─── Text shown

Thursday, November 28, 2013

spreadsheet like line plot with filled areas in python

A nice way to show if a series of values fall within a certain, per sample in the series variable, range is to make a line plot with a shaded area indicating the range.

Example:



A line plot is easily made in a typical spreadsheet program. Getting the correct region shaded in the plot by combining area and line plots was however much too cumbersome for me. Therefore I had a look if matplotlib also supports area plots and luckily it does: fill_between. The only difficulty I encountered was that matplotlib is mainly intended for making scatter plots, i.e. a data series with meaningful x and y coordinates. A typical spreadsheet line plot however has text labels for all points on the x-axis (as shown in the example). The easiest solution I could come up with was to simply number the samples in the data series as 1, 2, 3 etc. and then change the ticks on the x-axis manually with the xticks function. If there are too many samples in the data series and the x-axis gets too full and labels start to overlap, most spreadsheet programs simply drop some labels. The code below does the same. The code seems a bit long but most lines are actually used for reading in the data from a csv file.

import csv
#!/usr/bin/env python
import csv

from pylab import *


violet=(90.0/255.0,36.0/255.0,90.0/255.0)
red=(1.0,0.0,0.0)
green=(0.0,1.0,0.0)


def plotFancy(fn, label,figNum=None,ymin=0.0,ymax=500.0,maxticks=20):
    """

──────
─── Provided material

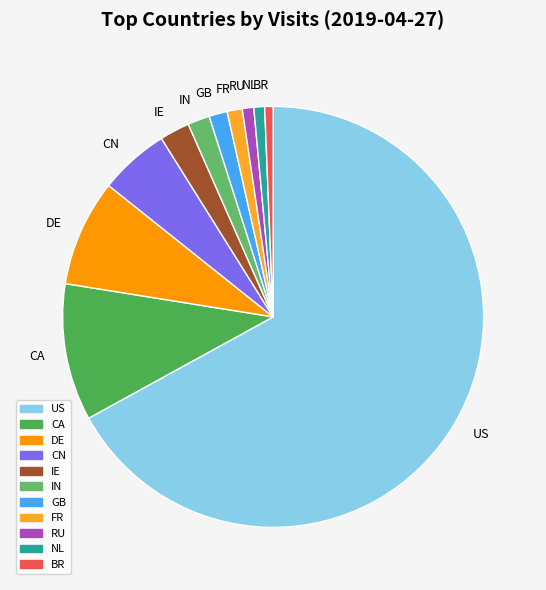

Is the sum of FR and IN greater than half?

No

──────

#### Exercises to complete
1/ In the post on shaded line plots in Python, which matplotlib function does the author use to make area plots?
2/ Resume the post on shaded line plots in Python from the point where it stops.

#### Task-by-task outputs
1/ fill_between

2/
    plots directly from a csv file (with a header row!!)
    file layout:
    column
    1: strip name
    2: Exp
    3: Mod
    4: min
    5: max
    
    use label to name y-axis
    if figNum is supplied the grap will be plotted in the figure with
    that number (and cleared first)
    ymin and ymax determine the scale on the y-axis (i.e. ylim(ymin,ymax))
    maxticks gives the maximum number of ticks (labels) allowed on the x axis
    """
    f=open(fn,'rb')
    reader=csv.reader(f,delimiter=';')
    xlabel_lst=[]
    y_min_lst=[]
    y_max_lst=[]
    y_mod_lst=[]
    y_exp_lst=[]
    line_cnt=0
    for line_lst in reader:
        line_cnt+=1
        if(line_cnt==1):
            continue
        xlabel_lst.append(line_lst[0])
        y_exp_lst.append(float(line_lst[1]))
        y_mod_lst.append(float(line_lst[2]))
        y_min_lst.append(float(line_lst[3]))
        y_max_lst.append(float(line_lst[4]))
    cnt_lst= [i for i in range(len(y_mod_lst))]
    f.close()
    if(figNum==None):
        figure()
    else:
        figure(figNum)
        clf()
    fill_between(cnt_lst,y_min_lst,y_max_lst,facecolor=green,alpha=1.0)
    plot(cnt_lst,y_mod_lst,'bo',color=violet,label="%s mod"%(label),ms=12)
    plot(cnt_lst,y_exp_lst,'mv',color=red,label="%s exp"%(label),ms=12)
    ylim(ymin,ymax)
    ylabel("%s"%(label))
    grid(b=True)
    legend(loc=9)
    show()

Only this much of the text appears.